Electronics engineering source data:
-.-.-

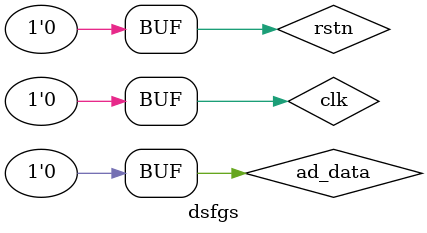
<source format=v>
`timescale 1ns / 1ps


module dsfgs;

	// Inputs
	reg clk;
	reg rstn;
	reg ad_data;

	// Outputs
	wire ad_cs;
	wire ad_clk;
	wire [7:0] seg;
	wire [3:0] sel;

	// Instantiate the Unit Under Test (UUT)
	main uut (
		.clk(clk), 
		.rstn(rstn), 
		.ad_data(ad_data), 
		.ad_cs(ad_cs), 
		.ad_clk(ad_clk), 
		.seg(seg), 
		.sel(sel)
	);

	initial begin
		// Initialize Inputs
		clk = 0;
		rstn = 0;
		ad_data = 0;

		// Wait 100 ns for global reset to finish
		#100;
        
		// Add stimulus here

	end
      
endmodule


</source>
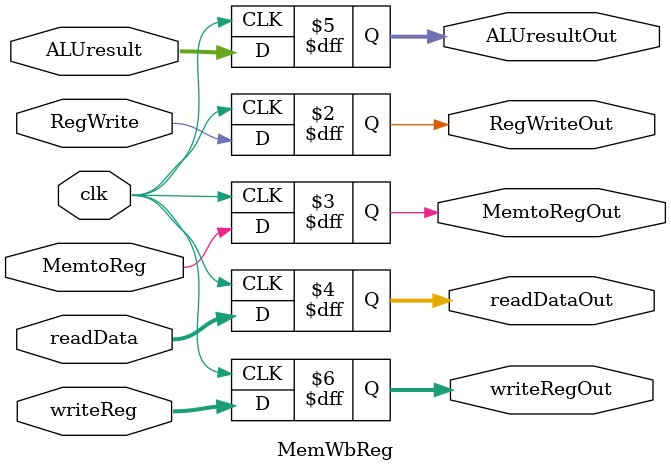
<source format=v>
module MemWbReg(clk, RegWrite, MemtoReg,ALUresult,readData,writeReg,RegWriteOut,MemtoRegOut,readDataOut,ALUresultOut,writeRegOut);
  
  input clk;
  input RegWrite, MemtoReg;
  input [4:0] writeReg;
  input [31:0] ALUresult, readData;
  output reg RegWriteOut, MemtoRegOut;
  output reg [31:0] readDataOut,ALUresultOut;
  output reg [4:0] writeRegOut;
  
  always@(posedge clk)
    begin
      RegWriteOut<=RegWrite;
      MemtoRegOut<=MemtoReg;
      readDataOut<=readData;
      ALUresultOut<=ALUresult;
      writeRegOut<=writeReg;
      
    end
  
  
endmodule
</source>
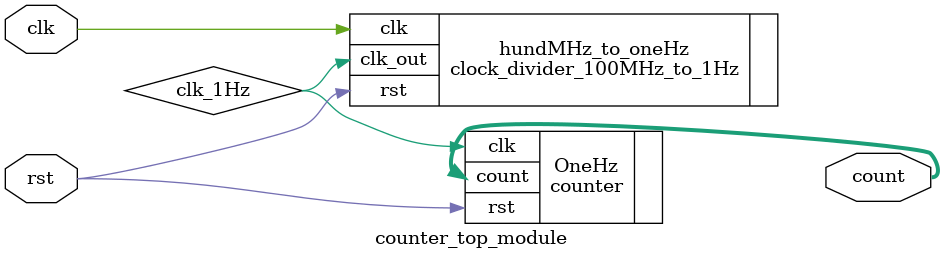
<source format=v>
module counter_top_module (
    input clk,
    input rst,
    output [3:0] count

);

//Internal Signals
wire clk_1Hz;

//Instantiate the clock divider module
clock_divider_100MHz_to_1Hz hundMHz_to_oneHz(
    .rst(rst),
    .clk(clk),
    .clk_out(clk_1Hz)
);

//Instantiate the counter module
counter OneHz(
    .clk(clk_1Hz),
    .rst(rst),
    .count(count)
);
    
endmodule
</source>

-.-.-

EXERCISE REQUIREMENTS:
With pictures omitted, restate word for word every line above from the one containing "output reg [4:0] writeRegOut;" to the end of the entries.

OUTPUT BELOW:
  output reg [4:0] writeRegOut;
  
  always@(posedge clk)
    begin
      RegWriteOut<=RegWrite;
      MemtoRegOut<=MemtoReg;
      readDataOut<=readData;
      ALUresultOut<=ALUresult;
      writeRegOut<=writeReg;
      
    end
  
  
endmodule
</source>
<source format=v>
module counter_top_module (
    input clk,
    input rst,
    output [3:0] count

);

//Internal Signals
wire clk_1Hz;

//Instantiate the clock divider module
clock_divider_100MHz_to_1Hz hundMHz_to_oneHz(
    .rst(rst),
    .clk(clk),
    .clk_out(clk_1Hz)
);

//Instantiate the counter module
counter OneHz(
    .clk(clk_1Hz),
    .rst(rst),
    .count(count)
);
    
endmodule
</source>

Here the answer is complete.